Светлый фон

– Тебе нравится?

– Да, только не останавливайся, – задыхаясь ответила Эмили.

Бархатная кожа Лилу покрылась мурашками, становясь грубее.

Глаза метались из стороны в сторону, но ни на секунду не были сомкнутыми. Мы наблюдали за каждым изгибом дрожащих тел. Беспристрастно кисти рук делали зарисовки будущей картины, связывающей нас воедино.

Из последних сил я старался сдержаться, чувствуя приближающийся оргазм девушки. Я не давал ей прервать поцелуй, удерживая силой до тех пор, пока дрожь не охватила ее с головы до ног. Зеленые глаза спрятались в пучине век. Почувствовав расслабление, охватывающее меня внутри, ощутил, что приближаюсь к пику. Все содрогнулось, когда я обессиленно скатился на Эмили. Дыхание прерывисто скакало в поиске упоения. Пылкие объятия смягчали и укутывали, как одеяло.

– Я люблю тебя, Эмили. Всегда буду любить только тебя, – прошептал ей в ключицы.

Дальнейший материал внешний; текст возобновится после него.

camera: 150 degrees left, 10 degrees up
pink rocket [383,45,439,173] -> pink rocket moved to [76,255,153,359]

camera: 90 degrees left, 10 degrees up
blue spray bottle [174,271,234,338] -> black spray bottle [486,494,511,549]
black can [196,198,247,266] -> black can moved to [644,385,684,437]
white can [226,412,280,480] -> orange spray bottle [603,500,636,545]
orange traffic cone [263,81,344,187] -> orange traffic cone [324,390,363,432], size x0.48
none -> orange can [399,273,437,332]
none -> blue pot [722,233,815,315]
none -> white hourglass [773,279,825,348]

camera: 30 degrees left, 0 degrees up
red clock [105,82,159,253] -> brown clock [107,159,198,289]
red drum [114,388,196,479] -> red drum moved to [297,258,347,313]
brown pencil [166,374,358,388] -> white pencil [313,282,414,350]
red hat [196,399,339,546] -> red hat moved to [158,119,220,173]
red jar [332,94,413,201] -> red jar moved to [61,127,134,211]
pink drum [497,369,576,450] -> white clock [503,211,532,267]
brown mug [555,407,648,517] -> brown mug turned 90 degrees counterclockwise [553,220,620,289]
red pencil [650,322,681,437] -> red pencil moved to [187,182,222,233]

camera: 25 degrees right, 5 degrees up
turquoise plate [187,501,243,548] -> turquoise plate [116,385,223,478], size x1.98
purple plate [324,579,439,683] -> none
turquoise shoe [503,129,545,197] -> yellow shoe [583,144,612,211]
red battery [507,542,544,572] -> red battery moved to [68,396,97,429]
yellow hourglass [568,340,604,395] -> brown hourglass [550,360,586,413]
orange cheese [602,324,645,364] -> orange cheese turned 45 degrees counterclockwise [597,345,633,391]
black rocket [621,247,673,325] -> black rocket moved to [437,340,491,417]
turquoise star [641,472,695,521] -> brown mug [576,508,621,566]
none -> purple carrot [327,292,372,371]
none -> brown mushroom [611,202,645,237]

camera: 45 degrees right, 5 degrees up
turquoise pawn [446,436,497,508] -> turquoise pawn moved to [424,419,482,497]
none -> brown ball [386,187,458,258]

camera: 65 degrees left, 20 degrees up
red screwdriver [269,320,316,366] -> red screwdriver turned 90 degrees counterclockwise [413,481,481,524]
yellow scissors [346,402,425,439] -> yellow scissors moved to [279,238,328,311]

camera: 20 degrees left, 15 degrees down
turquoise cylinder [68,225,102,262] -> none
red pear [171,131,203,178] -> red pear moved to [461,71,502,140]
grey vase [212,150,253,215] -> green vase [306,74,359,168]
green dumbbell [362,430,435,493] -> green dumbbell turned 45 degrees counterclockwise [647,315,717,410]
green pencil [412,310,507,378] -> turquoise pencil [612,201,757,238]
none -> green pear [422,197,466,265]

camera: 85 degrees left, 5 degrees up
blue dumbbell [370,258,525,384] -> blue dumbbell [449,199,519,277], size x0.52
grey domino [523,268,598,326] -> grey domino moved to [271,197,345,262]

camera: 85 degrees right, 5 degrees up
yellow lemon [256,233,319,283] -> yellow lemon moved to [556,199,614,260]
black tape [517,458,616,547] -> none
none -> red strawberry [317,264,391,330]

Мое отражение нашло свой приют в этой юной и цветущей весне, подобной искуплению. Именно тогда я осознал, что никто, кроме Лилу, не способен стать моей музой, спутницей непризнанного художника.

 

 

Следующие два месяца прошли для меня как в бреду.

Я завязал с баскетболом. Совсем. Разногласия между парнями постепенно достигли своего предела после последней игры. Чемпионат в Сиэтле поставил жирную точку в моей недокарьере спортсмена. На самом деле я смог спокойно выдохнуть, позволить себе расслабиться, мне действительно не хватало этого в последнее время. Дерек остался в команде в надежде на новые возможности участия в играх хотя бы в пределах Нью-Йорка. Слепой оптимизм, но в любом случае он не забросил дело своей жизни. Его отношения с Ванессой постепенно налаживались. На самом деле, я был искренне этому рад. Они пережили годы разлуки, чтобы понять, насколько сильно нужны друг другу. Их поступки нельзя было назвать правильными, но и осуждать эти действия я не имел права. Ванесса и Дерек строили свою собственную историю с разными крутыми поворотами и просветами.

Я снова начал принимать препараты. Мучительно, болезненно стал пытаться смотреть своему страху в глаза. Первые дни не мог прожить без срывов. Крики и недопонимания с близкими снова стали моей рутиной. Боль не глушила, а только засоряла голову старыми, уже изжитыми проблемами, всплывающими на поверхность, словно подводные камни. Со стороны я мог показаться жалкой пародией на себя, изнеможенным сгустком человеческой оболочки. Я боролся. Боролся ради Эмили, ради нас. В тот вечер пришлось пожертвовать самым дорогим – живописью. Нет, время от времени меня посещало вдохновение, но тут же мгновенно ускользало, подобно птице. В углу комнаты сплошняком хранились сломанные на части кисти, обломки старых деревянных палитр и разорванные на части иллюстрации. Тяга к искусству терпела крушение во время моего эмоционального шторма. В такие моменты одиночество ощущалось куда сильнее. Пробирало на дрожь от всего, что меня окружало. Пару раз я пытался слезть с антидепрессантов, но все время останавливался. Я не оглядывался назад. Это был большой шаг на пути к моему исправлению, возвращению к нормальной жизни.